J’aimerais que la prochaine réunion comme ça, ce soit pour le mariage d’Ann et Chris. Ce serait pas mal, non ? C’était sympa de faire venir participer des guests pour cet épisode spécial :’). Soyons clairs, je ne fais pas partie de ces gens qui pensent que la série s’en sortira mieux sans eux deux, même si je dois admettre que les personnages secondaires du coup pourront être mieux mis en avant. Je pense notamment à Donna, April (ohlala, plus d’Aubrey Plaza à l’écran, ce n’est jamais de refus), et même Tom. Ensuite, il y a tout l’aspect, Ann et Chris perdaient de leur intérêt… Pour la première, elle était devenue un faire-valoir, la meilleure amie de Leslie et pas tellement un perso propre, donc je peux comprendre la volonté de Rashida Jones d’arrêter.
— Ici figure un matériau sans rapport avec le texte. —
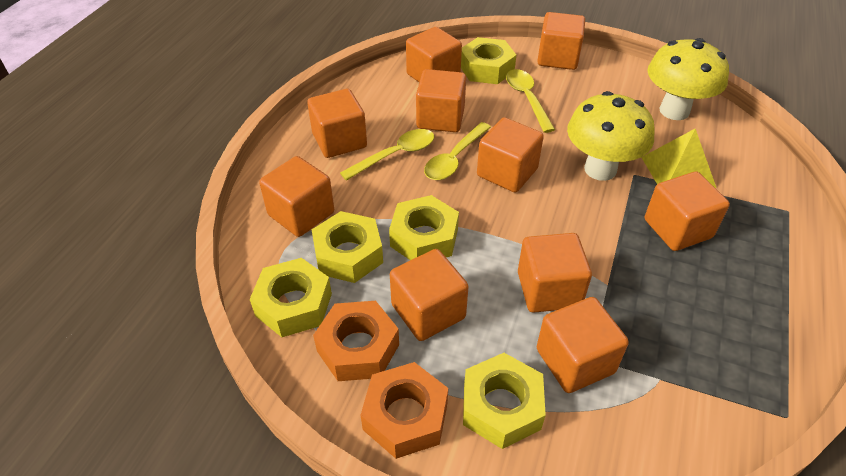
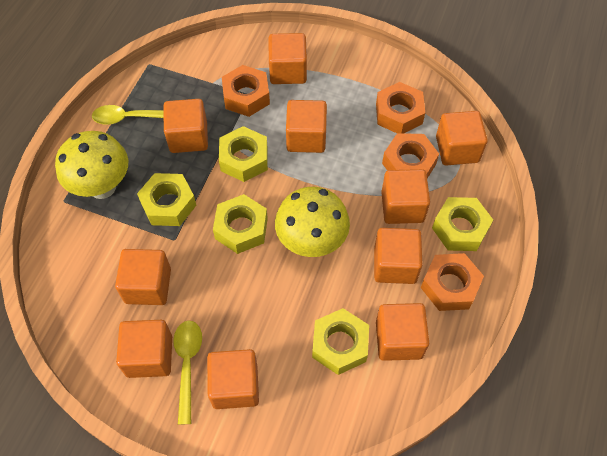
orange nut: [313,301,399,381] [361,362,448,459] = 2 -> [222,65,270,117] [376,82,425,133] [382,133,439,178] [421,253,484,311] = 4
yellow pyramid: [641,129,716,188] = 1 -> none = 0
yellow spoon: [340,129,434,181] [424,122,491,180] [506,69,555,133] = 3 -> [92,105,164,125] [173,321,202,424] = 2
Pour Rob Lowe, c’est juste très logique qu’ils s’en aillent ensemble, et lui aussi était plus dans la catégorie « en renfort » que personnage solide. Puis tout ce début de saison a été agencé de telle façon que leur départ paraisse très naturel. Jones ne restera pas longtemps éloignée de nos écrans puisqu’elle sera bientôt de retour avec Tribeca, la comédie produite par Steve Carrell. Puis bien sûr, il ne faut pas exclure leurs apparitions futures dans Parks and Rec qu’ils feront tous les deux, car je ne les imagine pas jamais revenir (et surtout que la série sera probablement renouvelée même si ce n’est pas officiel).

Parks and RecreationDonc voilà. Bon voyage Ann and Chris! Eh oui, vous nous manquerez.

Ah et P.S. : c’est rare les chansons dans la série, mais le Wildflowers (« You belong among the wildflowers… ») de Tom Petty était vraiment propice à la scène.